§ **TASK GOAL**
Print the lines below without any change, beginning with the line that contains "Min Cardinality" and continuing through the line that contains "Is it true that the value at B51 is 0.2?".

§ **Items from a data source**
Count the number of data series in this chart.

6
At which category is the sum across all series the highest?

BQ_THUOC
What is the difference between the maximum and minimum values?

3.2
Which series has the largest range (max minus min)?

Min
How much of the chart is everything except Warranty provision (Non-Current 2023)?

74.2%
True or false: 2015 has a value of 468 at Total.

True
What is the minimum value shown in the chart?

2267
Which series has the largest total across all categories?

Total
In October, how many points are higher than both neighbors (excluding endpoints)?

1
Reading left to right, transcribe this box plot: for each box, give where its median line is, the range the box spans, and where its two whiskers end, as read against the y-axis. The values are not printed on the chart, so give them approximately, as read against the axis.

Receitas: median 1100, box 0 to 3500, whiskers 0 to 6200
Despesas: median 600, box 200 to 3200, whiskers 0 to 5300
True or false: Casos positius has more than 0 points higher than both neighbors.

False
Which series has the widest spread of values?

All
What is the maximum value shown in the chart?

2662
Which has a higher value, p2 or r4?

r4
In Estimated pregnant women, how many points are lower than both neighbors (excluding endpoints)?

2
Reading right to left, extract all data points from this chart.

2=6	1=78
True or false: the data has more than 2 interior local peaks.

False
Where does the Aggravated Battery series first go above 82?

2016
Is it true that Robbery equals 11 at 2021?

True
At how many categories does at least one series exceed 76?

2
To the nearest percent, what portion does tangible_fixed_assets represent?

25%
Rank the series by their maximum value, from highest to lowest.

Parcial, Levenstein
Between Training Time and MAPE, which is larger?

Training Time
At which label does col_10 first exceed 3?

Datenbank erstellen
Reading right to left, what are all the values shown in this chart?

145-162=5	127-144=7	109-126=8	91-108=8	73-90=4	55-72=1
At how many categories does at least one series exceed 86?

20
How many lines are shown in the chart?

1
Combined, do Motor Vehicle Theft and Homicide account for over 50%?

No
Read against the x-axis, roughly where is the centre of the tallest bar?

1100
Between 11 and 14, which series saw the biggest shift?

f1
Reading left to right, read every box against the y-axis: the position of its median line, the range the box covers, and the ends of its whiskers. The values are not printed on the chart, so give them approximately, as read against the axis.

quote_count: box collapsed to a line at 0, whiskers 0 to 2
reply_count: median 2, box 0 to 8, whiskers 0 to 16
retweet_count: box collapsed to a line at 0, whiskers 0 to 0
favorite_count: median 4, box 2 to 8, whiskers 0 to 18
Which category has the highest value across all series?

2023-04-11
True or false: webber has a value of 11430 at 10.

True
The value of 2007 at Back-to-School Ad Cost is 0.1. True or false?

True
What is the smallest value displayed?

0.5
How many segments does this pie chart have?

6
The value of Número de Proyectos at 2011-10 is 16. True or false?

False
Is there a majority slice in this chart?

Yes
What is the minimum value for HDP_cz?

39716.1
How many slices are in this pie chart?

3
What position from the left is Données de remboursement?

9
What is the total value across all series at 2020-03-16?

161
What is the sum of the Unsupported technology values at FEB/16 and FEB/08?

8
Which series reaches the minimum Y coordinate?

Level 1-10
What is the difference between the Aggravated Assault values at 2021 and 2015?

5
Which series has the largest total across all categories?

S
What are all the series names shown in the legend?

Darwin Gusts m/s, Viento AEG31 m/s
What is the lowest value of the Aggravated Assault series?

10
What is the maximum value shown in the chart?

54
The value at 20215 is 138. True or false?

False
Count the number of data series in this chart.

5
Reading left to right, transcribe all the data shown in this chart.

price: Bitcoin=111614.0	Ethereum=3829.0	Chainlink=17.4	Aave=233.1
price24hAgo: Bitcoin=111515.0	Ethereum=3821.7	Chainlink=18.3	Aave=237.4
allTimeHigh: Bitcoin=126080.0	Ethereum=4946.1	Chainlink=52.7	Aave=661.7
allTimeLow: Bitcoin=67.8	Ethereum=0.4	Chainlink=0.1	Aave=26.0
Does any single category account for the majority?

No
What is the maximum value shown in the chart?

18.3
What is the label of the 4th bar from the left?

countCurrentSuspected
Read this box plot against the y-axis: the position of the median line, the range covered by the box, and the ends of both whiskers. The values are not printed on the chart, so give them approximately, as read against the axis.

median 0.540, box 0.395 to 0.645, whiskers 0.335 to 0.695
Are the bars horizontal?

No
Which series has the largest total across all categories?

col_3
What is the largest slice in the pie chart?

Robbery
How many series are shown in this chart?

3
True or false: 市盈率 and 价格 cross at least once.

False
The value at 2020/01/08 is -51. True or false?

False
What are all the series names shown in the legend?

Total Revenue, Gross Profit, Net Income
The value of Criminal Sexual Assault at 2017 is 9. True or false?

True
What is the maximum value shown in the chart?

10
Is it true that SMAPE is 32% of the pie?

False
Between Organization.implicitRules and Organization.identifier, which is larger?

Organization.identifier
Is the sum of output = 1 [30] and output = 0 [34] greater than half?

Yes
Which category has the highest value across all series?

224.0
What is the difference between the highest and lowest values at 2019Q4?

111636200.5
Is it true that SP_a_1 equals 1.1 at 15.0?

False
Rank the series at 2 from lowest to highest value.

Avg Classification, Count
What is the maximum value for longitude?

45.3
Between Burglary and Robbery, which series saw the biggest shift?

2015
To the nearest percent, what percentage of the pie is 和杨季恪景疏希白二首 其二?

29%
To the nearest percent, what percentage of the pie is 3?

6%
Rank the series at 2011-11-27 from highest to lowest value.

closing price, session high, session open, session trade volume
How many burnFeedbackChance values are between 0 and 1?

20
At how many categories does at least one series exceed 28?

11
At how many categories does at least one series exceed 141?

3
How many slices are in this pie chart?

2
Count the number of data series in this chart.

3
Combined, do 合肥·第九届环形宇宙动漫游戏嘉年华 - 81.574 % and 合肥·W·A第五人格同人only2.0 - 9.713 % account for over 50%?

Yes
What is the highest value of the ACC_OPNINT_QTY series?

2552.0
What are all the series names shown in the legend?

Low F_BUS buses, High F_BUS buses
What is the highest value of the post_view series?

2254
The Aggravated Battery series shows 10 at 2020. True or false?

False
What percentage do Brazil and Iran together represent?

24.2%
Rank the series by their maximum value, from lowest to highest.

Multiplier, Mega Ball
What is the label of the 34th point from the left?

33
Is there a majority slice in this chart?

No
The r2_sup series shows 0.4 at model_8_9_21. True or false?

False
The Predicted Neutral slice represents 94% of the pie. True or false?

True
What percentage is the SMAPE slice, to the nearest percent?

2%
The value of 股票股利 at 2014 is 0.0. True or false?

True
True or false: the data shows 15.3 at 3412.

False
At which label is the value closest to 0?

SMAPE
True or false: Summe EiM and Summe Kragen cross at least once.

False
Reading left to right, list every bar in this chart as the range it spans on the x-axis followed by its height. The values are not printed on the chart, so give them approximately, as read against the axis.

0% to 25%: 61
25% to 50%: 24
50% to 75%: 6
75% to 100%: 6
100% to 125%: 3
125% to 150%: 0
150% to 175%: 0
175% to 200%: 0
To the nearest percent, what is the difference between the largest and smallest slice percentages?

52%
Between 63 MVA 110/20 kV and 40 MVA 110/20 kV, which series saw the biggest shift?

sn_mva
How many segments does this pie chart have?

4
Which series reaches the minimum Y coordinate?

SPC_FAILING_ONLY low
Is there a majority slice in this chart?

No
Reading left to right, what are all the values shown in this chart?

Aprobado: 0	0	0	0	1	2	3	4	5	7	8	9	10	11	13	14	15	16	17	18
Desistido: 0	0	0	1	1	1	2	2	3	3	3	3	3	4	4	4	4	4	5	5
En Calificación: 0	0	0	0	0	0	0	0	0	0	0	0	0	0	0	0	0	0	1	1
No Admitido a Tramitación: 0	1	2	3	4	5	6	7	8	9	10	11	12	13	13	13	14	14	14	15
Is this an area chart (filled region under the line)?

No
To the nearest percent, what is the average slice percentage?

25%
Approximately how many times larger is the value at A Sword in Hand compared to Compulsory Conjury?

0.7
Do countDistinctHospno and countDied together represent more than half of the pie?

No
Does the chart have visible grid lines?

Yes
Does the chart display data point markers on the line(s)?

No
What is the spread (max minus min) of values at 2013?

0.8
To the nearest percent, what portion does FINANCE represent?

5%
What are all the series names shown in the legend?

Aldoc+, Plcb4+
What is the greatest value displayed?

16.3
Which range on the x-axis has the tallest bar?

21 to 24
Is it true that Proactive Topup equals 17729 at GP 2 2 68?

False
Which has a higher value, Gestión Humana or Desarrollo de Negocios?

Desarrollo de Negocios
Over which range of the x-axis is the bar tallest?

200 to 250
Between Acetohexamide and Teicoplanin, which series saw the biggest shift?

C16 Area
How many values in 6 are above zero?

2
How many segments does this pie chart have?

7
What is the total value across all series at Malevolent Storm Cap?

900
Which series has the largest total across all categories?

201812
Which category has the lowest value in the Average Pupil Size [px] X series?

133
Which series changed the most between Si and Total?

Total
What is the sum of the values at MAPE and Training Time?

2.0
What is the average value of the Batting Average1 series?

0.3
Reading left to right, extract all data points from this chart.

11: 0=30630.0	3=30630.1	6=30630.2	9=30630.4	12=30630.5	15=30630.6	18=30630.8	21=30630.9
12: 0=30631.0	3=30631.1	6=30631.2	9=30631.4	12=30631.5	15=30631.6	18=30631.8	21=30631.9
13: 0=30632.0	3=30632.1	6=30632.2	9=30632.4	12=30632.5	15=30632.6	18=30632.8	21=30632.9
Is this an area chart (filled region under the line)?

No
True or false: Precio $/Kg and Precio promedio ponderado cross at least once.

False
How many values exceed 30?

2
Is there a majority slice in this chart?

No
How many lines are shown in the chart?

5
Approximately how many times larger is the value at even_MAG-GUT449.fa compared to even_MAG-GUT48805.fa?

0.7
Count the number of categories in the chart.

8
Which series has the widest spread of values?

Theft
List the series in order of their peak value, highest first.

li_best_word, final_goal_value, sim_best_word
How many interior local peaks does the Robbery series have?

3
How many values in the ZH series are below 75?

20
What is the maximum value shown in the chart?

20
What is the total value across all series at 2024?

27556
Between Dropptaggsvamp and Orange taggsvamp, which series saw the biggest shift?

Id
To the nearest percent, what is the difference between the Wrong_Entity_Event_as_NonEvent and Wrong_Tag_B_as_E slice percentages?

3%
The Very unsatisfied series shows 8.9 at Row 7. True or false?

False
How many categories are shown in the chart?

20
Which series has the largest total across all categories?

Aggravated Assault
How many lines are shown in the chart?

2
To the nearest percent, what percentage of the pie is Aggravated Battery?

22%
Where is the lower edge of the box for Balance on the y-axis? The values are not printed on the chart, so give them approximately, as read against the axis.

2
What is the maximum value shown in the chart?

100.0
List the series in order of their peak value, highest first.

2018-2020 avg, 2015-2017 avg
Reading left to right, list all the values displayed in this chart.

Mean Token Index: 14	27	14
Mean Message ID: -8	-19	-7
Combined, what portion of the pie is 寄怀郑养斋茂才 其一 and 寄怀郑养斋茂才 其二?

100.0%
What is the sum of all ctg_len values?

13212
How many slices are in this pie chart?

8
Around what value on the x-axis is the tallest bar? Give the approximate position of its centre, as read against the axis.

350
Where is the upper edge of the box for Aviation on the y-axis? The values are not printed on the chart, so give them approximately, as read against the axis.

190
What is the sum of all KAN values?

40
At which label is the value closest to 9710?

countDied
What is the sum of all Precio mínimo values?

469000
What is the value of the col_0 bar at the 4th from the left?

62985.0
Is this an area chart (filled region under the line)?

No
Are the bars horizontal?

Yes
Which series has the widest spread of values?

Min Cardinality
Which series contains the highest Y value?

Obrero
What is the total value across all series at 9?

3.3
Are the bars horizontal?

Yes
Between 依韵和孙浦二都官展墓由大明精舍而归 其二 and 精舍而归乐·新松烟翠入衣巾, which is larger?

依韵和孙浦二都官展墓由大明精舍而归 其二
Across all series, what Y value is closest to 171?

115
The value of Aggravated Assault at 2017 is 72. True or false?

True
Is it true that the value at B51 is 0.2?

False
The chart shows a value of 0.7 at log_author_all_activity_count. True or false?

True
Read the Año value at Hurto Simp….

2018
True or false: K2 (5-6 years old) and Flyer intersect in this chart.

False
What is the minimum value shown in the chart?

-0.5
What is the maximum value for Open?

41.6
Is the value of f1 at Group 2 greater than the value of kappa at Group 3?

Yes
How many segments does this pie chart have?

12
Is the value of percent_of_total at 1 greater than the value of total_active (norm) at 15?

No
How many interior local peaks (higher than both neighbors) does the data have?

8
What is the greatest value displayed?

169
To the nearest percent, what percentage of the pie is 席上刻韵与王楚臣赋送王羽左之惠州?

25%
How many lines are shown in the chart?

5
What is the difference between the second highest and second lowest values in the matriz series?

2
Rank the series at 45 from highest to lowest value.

§ **OUTPUT FOR THIS TASK**
Min Cardinality
Which series contains the highest Y value?

Obrero
What is the total value across all series at 9?

3.3
Are the bars horizontal?

Yes
Between 依韵和孙浦二都官展墓由大明精舍而归 其二 and 精舍而归乐·新松烟翠入衣巾, which is larger?

依韵和孙浦二都官展墓由大明精舍而归 其二
Across all series, what Y value is closest to 171?

115
The value of Aggravated Assault at 2017 is 72. True or false?

True
Is it true that the value at B51 is 0.2?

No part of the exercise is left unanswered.